Shapiro, who was raised in a Jewish home but has said he no longer follows any religion, garnered international attention in March 2002 for literally standing by Yasir Arafat when the Israeli military bombed the Palestinian leader’s Ramallah headquarters following a spate of horrific suicide attacks against Israel.
Shapiro, who ran a Seeds of Peace youth center in Jerusalem, later joined the International Solidarity Movement, a pro-Palestinian group, as the intifada escalated. Trapped inside Arafat’s compound while providing medical aid, Shapiro sharply criticized Israel’s actions before the world.
For some Jews, Shapiro became the face of the traitor, prompting some Jewish radicals to harass members of his family in the Sheepshead Bay section of Brooklyn.
The controversy heated up again last week after a front-page story in The Sun newspaper about the Shapiro ceremony at B’nai Jeshurun. The story accused Shapiro of encouraging "Palestinians to attack Israelis," citing an Internet article co-signed by Shapiro "in which he made the argument that Palestinian resistance wouldn’t be effective without the use of violence."
"The Palestinian resistance must take on a variety of characteristics, both nonviolent and violent," the Internet piece said. "But most importantly it must develop a strategy involving both aspects. No other successful nonviolent movement was able to achieve what it did without a concurrent violent movement."
Jack Rosen, president of the American Jewish Congress, was among those upset by the honor for Shapiro.
"Adam Shapiro and the group he helps lead hold a poisonous view of Israel and Jewish interests," Rosen said in the Sun. "Honoring such a view would be a grave mistake at any time, but all the more so for a Jewish group to do so at this moment of diplomatic fluidity in the Middle East."
David Twersky, a spokesman for AJCongress, asked in a phone interview with The Jewish Week: "Why doesn’t JFREJ honor a leftist Zionist?"
The day after the article appeared, B’nai Jeshurun distanced itself from the JFREJ event.
Even though the group’s annual function "has been held at B’nai Jeshurun for a number of years," BJ executive director Deborah Pinsky wrote in a public statement, "[BJ] has nothing to do with the selection of JFREJ’s honorees, and JFREJ’s choices of honorees in no way reflects [our] policy."
JFREJ then decided to withdraw from BJ and hold the event elsewhere.
"We are changing the venue in order to clarify that BJ is not connected to our honorees and choice of honorees," executive director Marla Brettschneider told The Jewish Week Monday.
But she backed the selection of Shapiro and his family to receive the risk-taker award. She said the goal is to raise public awareness about the crackdown on dissent in the American and Jewish communities.
Brettschneider accused critics of taking Shapiro’s quote about violence and suicide bombing out of context. She said the thrust of the article Shapiro co-wrote "explicitly makes the case for the need of a viable, nonviolent alternative in the Palestinian movement.
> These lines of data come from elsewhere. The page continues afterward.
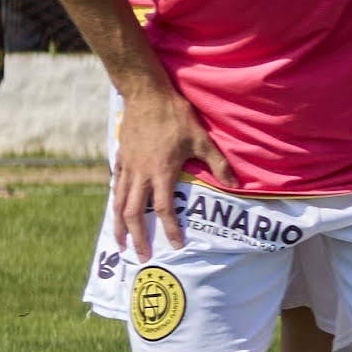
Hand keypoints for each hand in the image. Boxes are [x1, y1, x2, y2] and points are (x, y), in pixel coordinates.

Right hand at [107, 78, 223, 257]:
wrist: (146, 95)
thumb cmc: (176, 117)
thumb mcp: (202, 139)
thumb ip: (218, 164)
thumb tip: (236, 185)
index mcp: (161, 173)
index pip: (165, 209)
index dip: (171, 230)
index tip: (176, 245)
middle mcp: (140, 174)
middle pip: (134, 213)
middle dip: (137, 237)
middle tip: (141, 255)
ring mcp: (127, 166)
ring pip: (119, 202)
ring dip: (118, 225)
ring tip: (119, 243)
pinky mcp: (120, 157)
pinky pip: (115, 185)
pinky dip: (115, 201)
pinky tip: (116, 209)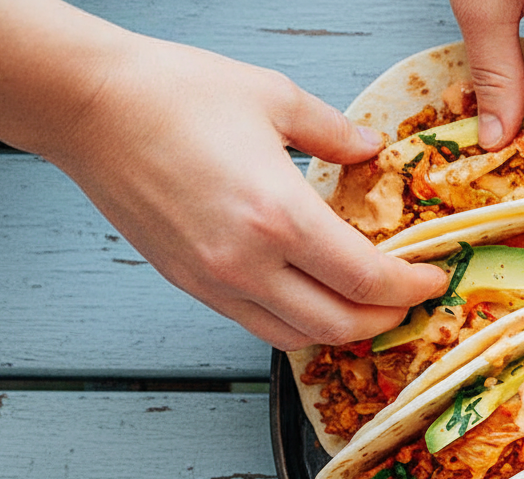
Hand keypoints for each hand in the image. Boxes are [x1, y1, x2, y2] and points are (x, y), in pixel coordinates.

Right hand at [0, 2, 446, 350]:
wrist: (89, 107)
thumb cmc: (173, 94)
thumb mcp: (274, 97)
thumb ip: (335, 133)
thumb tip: (371, 151)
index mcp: (279, 216)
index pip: (367, 280)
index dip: (411, 288)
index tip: (434, 277)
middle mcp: (248, 262)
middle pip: (340, 325)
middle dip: (387, 319)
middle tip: (409, 299)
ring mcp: (216, 280)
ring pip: (299, 338)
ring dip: (343, 331)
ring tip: (368, 307)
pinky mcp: (192, 284)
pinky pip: (259, 326)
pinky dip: (298, 326)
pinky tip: (316, 303)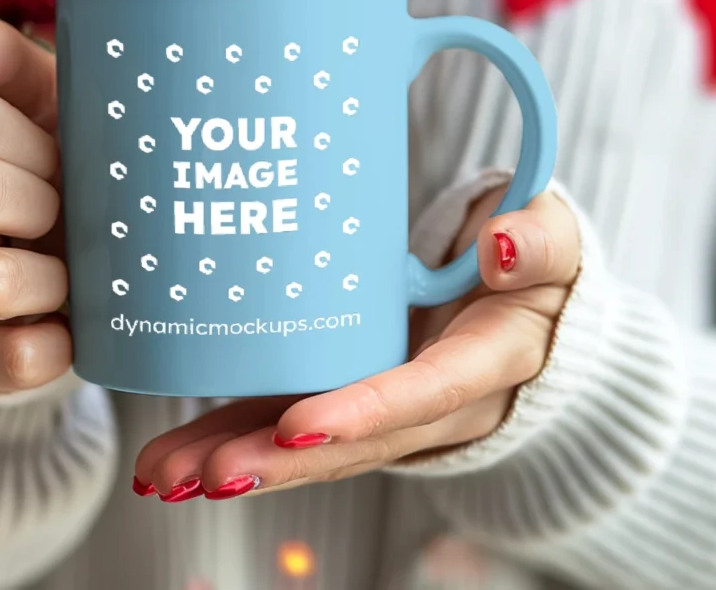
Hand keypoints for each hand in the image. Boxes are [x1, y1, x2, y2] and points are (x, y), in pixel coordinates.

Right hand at [0, 17, 71, 392]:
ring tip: (74, 268)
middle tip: (67, 204)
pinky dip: (60, 342)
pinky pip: (17, 358)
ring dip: (54, 273)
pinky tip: (75, 321)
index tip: (57, 150)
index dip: (24, 135)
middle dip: (39, 196)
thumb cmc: (58, 161)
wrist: (65, 256)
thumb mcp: (41, 96)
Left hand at [134, 188, 579, 501]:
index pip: (425, 393)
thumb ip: (539, 242)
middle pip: (354, 442)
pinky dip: (232, 440)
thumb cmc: (535, 265)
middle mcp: (432, 402)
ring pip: (311, 444)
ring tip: (162, 474)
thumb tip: (500, 245)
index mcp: (488, 363)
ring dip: (237, 459)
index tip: (298, 426)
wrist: (526, 308)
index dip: (364, 412)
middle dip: (278, 461)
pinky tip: (173, 459)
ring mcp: (385, 406)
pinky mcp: (348, 394)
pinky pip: (290, 424)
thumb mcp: (553, 242)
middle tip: (207, 471)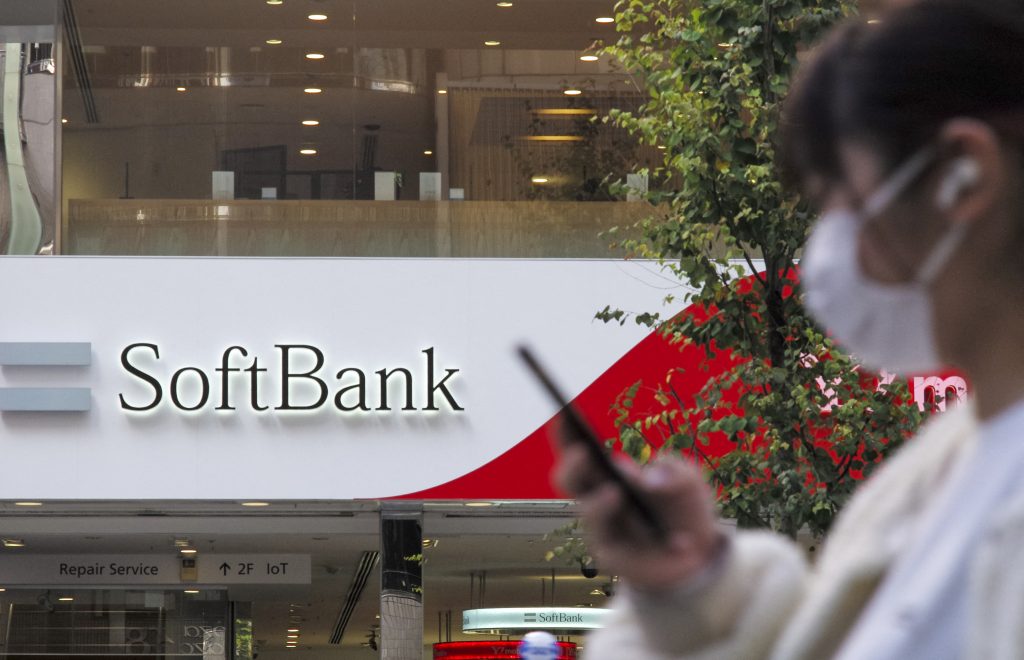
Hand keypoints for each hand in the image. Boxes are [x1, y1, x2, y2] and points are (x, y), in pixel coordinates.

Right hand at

That’s the whole purpose of the article."
Shapiro could not be reached for comment.
JFREJ in a May 5 letter to the Sun called the newspaper story distorted.
Its co-chair, Esther Kaplan, said that promoting nonviolence "is the core of the ISM’s mission."
"In honoring Adam, we honor the ISM’s profound and principled commitment to the nonviolent path. In honoring his family, we express deep sadness and outrage at the intolerance many in the Jewish community have displayed by showering them with death threats," she wrote.
BJ’s Pinsky told The Jewish Week that the incident has prompted the high-profile synagogue to restrict future use of its building to outside groups "unless BJ is an official cosponsor of the event," she said.
Pinsky said BJ will continue to have a close relationship with JFREJ but could not support honoring Shapiro.
"BJ will not support any organization that will not unequivocally reject the use of violence in the Palestinian struggle," Pinsky said.
She said BJ’s membership was outraged when they learned Shapiro was the honoree. But Pinsky agreed with JFREJ about the need to shed light on the crackdown on dissenting opinions.
"I think people have gone so far right or left," she said, "they can’t see the middle anymore."